begin Data for this task

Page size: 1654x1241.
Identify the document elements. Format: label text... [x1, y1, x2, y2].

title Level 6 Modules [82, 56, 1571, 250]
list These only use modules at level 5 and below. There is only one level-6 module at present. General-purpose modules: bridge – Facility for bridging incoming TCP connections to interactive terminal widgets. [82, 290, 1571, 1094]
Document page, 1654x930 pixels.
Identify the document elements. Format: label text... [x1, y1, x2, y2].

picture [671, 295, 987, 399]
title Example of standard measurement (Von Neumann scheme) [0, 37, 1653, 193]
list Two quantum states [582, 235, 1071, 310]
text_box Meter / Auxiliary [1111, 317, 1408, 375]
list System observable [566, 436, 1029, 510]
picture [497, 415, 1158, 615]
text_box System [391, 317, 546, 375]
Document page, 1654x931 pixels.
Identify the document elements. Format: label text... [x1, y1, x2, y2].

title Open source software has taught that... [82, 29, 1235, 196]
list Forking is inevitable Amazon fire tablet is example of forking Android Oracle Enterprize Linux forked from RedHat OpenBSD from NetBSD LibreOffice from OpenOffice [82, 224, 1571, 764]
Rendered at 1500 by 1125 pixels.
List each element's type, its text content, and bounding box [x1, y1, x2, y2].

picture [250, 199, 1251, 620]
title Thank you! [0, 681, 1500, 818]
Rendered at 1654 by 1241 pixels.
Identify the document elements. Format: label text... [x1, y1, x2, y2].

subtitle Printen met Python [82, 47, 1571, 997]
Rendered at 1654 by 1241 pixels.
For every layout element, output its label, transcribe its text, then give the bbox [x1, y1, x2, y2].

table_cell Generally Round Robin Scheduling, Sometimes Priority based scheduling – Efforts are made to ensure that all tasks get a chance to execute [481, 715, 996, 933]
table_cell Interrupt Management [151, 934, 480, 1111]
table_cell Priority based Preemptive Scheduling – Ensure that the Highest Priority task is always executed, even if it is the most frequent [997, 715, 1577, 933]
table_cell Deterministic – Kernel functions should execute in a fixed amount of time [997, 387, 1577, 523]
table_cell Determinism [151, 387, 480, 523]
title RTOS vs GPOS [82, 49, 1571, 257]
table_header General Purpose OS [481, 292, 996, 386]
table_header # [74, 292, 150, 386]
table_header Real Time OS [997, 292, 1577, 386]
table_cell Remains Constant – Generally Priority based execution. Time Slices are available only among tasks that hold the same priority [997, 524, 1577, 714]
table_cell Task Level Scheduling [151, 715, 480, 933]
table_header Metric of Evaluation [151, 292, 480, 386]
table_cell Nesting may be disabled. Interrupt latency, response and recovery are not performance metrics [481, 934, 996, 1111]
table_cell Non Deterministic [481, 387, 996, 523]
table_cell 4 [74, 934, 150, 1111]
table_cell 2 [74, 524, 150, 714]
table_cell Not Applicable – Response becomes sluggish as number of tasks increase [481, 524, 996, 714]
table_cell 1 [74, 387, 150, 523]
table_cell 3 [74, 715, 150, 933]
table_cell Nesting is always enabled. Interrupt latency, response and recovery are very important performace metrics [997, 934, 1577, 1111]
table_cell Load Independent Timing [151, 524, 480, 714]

end Data for this task

(Objective):
Update the records starting at the line that contains "Document page, 1654x931 pixels." and ending at the line that contains "subtitle Printen met" by replacing "Identify" with "Detect" and leaving everything else unchanged. Return only those lines.

(Result of this task):
Document page, 1654x931 pixels.
Detect the document elements. Format: label text... [x1, y1, x2, y2].

title Open source software has taught that... [82, 29, 1235, 196]
list Forking is inevitable Amazon fire tablet is example of forking Android Oracle Enterprize Linux forked from RedHat OpenBSD from NetBSD LibreOffice from OpenOffice [82, 224, 1571, 764]
Rendered at 1500 by 1125 pixels.
List each element's type, its text content, and bounding box [x1, y1, x2, y2].

picture [250, 199, 1251, 620]
title Thank you! [0, 681, 1500, 818]
Rendered at 1654 by 1241 pixels.
Detect the document elements. Format: label text... [x1, y1, x2, y2].

subtitle Printen met Python [82, 47, 1571, 997]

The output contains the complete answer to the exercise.